Summary
In Lancaster, the relatives of two decedents sought a declaratory judgment that a revocable inter vivos trust created by the decedents was invalid under Arkansas law.
Summary of this case from Sianis v. JensenOpinion
No. 91-1128.
Submitted November 11, 1991.
Decided April 7, 1992.
William P. Thompson, Fort Smith, Ark., argued (M. Keith Blythe and James Llewellyn, Jr., on brief), for appellant.
O. Christopher Meyers, Lawton, Okl., argued, for appellees.
Appeal from the United States District Court for the Western District of Arkansas.
Before McMILLIAN, Circuit Judge, BRIGHT, Senior Circuit Judge, and JOHN R. GIBSON, Circuit Judge.
Merchants National Bank (Merchants) appeals the district court's judgment, which held that Chester and Grace Kingsbury's trusts were not charitable and, thus, were void because they violated the rule against perpetuities. We reverse.
I. BACKGROUND
The Kingsburys established two mirror image inter vivos trusts on February 19, 1988. They named Merchants to serve as the trustee, following Chester's death, and established a board of directors to administer the trusts. The Kingsburys provided some assets to form the trust corpus. In addition, a pour-over provision in both Kingsbury wills bequeathed all assets of their respective estates, after payment of taxes and expenses, to Merchants as trustee of the trusts. The Kingsburys died in 1989 and their wills were admitted to probate the same year.
The dispositive portions of the two identical trusts are as follows:
Paragraph 4 [distribution provision]:
The Trustee is directed to pay over and deliver at least 100% of the income from this Trust and any Trust combined therewith annually or more frequently, to one or more nonprofit entities selected by majority vote of the Board of Directors which qualify as Charitable Entities for purposes of Federal Tax Code, so that contributions thereto are fully deductible for Federal Income Tax purposes. The Trustee is also directed to pay over and deliver any additional sums up to and including all of the assets of this Trust to one or more individuals or entities selected by the Board of Directors regardless of whether or not contributions to such individuals or entities are fully deductible for Federal Tax purposes. (emphasis added)

### Problem 1
Reproduce, word for word, the passage of the Kingsbury trust opinion that opens with the words containing "Appeal from the" and closes with "perpetuities. We reverse.".
### Problem 2
Answer these questions from the Kingsbury trust opinion:
(a) On what date did the Kingsburys establish their two trusts?
(b) Which party is appealing the district court's judgment?
(c) From which federal district court is the appeal taken?
### Problem 3
Pick up the Kingsbury trust opinion after its last sentence and continue it.
The records are independent material and have no connection to the Kingsbury trust opinion.

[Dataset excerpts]

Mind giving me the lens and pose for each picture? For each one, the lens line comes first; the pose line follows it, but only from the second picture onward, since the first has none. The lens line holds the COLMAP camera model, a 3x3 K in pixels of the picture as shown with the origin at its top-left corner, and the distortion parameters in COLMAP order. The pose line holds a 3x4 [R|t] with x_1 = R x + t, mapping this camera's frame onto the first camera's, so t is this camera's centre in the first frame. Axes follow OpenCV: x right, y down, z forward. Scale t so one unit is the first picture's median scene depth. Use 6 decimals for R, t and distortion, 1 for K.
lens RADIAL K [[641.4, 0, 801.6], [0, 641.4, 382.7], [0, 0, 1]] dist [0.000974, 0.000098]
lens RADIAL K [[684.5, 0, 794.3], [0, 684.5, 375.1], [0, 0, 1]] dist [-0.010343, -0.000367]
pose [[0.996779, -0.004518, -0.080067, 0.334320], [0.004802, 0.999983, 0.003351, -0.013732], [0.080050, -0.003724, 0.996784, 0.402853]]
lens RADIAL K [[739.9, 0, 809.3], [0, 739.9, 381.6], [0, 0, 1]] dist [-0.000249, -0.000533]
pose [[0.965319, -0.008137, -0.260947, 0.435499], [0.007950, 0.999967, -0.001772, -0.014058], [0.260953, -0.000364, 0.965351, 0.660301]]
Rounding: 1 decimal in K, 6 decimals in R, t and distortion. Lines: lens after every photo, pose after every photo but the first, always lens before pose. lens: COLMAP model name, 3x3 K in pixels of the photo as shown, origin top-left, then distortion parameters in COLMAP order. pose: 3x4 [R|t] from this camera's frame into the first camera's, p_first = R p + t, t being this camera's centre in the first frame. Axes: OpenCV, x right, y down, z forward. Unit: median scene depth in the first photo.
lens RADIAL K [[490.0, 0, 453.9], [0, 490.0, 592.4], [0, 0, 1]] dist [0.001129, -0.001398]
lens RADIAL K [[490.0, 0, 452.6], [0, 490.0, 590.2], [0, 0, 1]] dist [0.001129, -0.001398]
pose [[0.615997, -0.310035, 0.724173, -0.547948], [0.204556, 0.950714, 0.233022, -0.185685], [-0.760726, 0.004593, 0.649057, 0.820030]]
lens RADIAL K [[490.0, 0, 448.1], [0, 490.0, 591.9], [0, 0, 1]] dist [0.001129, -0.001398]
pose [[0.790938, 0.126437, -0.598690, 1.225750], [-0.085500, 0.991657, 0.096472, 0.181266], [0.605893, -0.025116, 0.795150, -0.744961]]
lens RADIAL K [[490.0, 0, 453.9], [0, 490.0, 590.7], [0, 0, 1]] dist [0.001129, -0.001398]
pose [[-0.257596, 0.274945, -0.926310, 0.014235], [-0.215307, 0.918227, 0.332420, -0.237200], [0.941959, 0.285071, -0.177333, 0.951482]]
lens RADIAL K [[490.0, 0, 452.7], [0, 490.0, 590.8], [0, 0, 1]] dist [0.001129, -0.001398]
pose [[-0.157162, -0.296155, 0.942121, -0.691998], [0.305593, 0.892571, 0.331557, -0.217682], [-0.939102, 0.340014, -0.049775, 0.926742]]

### Final answer 1
Appeal from the United States District Court for the Western District of Arkansas.
Before McMILLIAN, Circuit Judge, BRIGHT, Senior Circuit Judge, and JOHN R. GIBSON, Circuit Judge.
Merchants National Bank (Merchants) appeals the district court's judgment, which held that Chester and Grace Kingsbury's trusts were not charitable and, thus, were void because they violated the rule against perpetuities. We reverse.

### Final answer 2
(a) February 19, 1988.
(b) Merchants National Bank.
(c) The United States District Court for the Western District of Arkansas.

### Final answer 3
Paragraph 5 [additional restrictions on distribution]:
The Board of Directors shall meet at least annually, and more frequently as it deems necessary to select one or more individuals or entities with financial needs that are not being adequately provided for otherwise, and shall then, by majority vote, direct the Trustee to expend such sums as are appropriate to assist in meeting those financial needs. The selection of individuals and entities to whom contributions will be made by this Trust shall be at the absolute discretion of the Board of Directors except that the income from the Trust shall be distributed only to recipients that qualify under the Federal Tax Code so that contributions thereto are fully deductible for Federal Tax Purposes. The Board of Directors is not required to maintain this Trust in force perpetually and is authorized to distribute any or all of the assets thereof to selected recipients in its discretion. It is the intent of the Grantor that the Board of Directors have the authority to either perpetuate the Trust by retaining, investing and reinvesting the Corpus thereof or to terminate the Trust by distributing [sic] all of the Corpus thereof over whatever period of time is deemed appropriate by the Board of Directors to selected beneficiaries. (emphasis added)
Frances Lancaster and Larry Lancaster (the Lancasters), the Kingsburys' niece and nephew-in-law, instituted an action in the district court, on August 31, 1990. The Lancasters sought injunctive relief and a declaration that the Kingsburys' trusts were void for failure to designate beneficiaries and violation of the rule against perpetuities. Jurisdiction was invoked under 28 U.S.C. § 1332 (1988), based on diversity of citizenship. Ten days after the Lancasters filed their suit, Merchants filed a suit in the Sebastian County Chancery Court seeking a declaration that the Kingsburys' trusts were charitable and that the trusts could only be administered in conformity with that purpose. The suit also sought reformation of the trusts to restrict the distribution of the corpus only to charitable entities eligible to receive tax deductible contributions.
Merchants filed a motion to dismiss, challenging the district court's subject matter jurisdiction and the merits of the Lancasters' allegations. With the parties' consent, the district court proceeded to decide the merits of the case, on the basis of the pleadings, adversely to Merchants. In an opinion and order, dated December 20, 1990, the district court held that the trusts were void as violative of the rule against perpetuities and ordered that Merchants, as trustee, pay over the corpus of the trusts to the administrator of the Kingsburys' estates. 752 F. Supp. 886.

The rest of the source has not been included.